A parallel solver for fluid structure interaction problems with Lagrange multiplier
Daniele Boffi, Fabio Credali, Lucia Gastaldi, Simone Scacchi
TL;DR
The paper tackles parallel solution of fluid-structure interaction problems modeled via a fictitious-domain approach with a distributed Lagrange multiplier. It develops a monolithic FE discretization using a $\,\mathcal{Q}_2\,-\mathcal{P}_1\$ fluid pair and a $\mathcal{Q}_1$ solid, with semi-implicit Backward Euler time stepping and a Lagrange-multiplier coupling that yields a saddle-point system solved by parallel GMRES. Two block preconditioners (block-diagonal and block-triangular) are analyzed, with diagonal blocks inverted by a parallel MUMPS solver; numerical results show the block-triangular preconditioner to be robust for both linear and nonlinear solids, while the block-diagonal preconditioner can fail for refined meshes or nonlinear cases, particularly with mesh-intersection coupling.

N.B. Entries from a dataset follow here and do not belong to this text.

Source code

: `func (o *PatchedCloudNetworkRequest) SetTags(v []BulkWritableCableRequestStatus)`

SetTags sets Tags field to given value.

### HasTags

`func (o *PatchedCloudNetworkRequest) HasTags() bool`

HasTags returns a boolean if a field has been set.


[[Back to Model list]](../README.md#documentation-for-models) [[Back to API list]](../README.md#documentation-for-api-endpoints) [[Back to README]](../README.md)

The work highlights the impact of coupling-assembly strategies (exact vs inexact) on sparsity and performance, and demonstrates scalability and accuracy through extensive 2D tests on Linux clusters using the PETSc framework. The findings advance robust parallel FSI solvers for fictitious-domain formulations and set the stage for extensions to more complex multiphysics problems.
Abstract
The aim of this work is to present a parallel solver for a formulation of fluid-structure interaction (FSI) problems which makes use of a distributed Lagrange multiplier in the spirit of the fictitious domain method. The fluid subproblem, consisting of the non-stationary Stokes equations, is discretized in space by $\mathcal{Q}_2$-$\mathcal{P}_1$ finite elements, whereas the structure subproblem, consisting of the linear or finite incompressible elasticity equations, is discretized in space by $\mathcal{Q}_1$ finite elements. A first order semi-implicit finite difference scheme is employed for time discretization. The resulting linear system at each time step is solved by a parallel GMRES solver, accelerated by block diagonal or triangular preconditioners. The parallel implementation is based on the PETSc library. Several numerical tests have been performed on Linux clusters to investigate the effectiveness of the proposed FSI solver.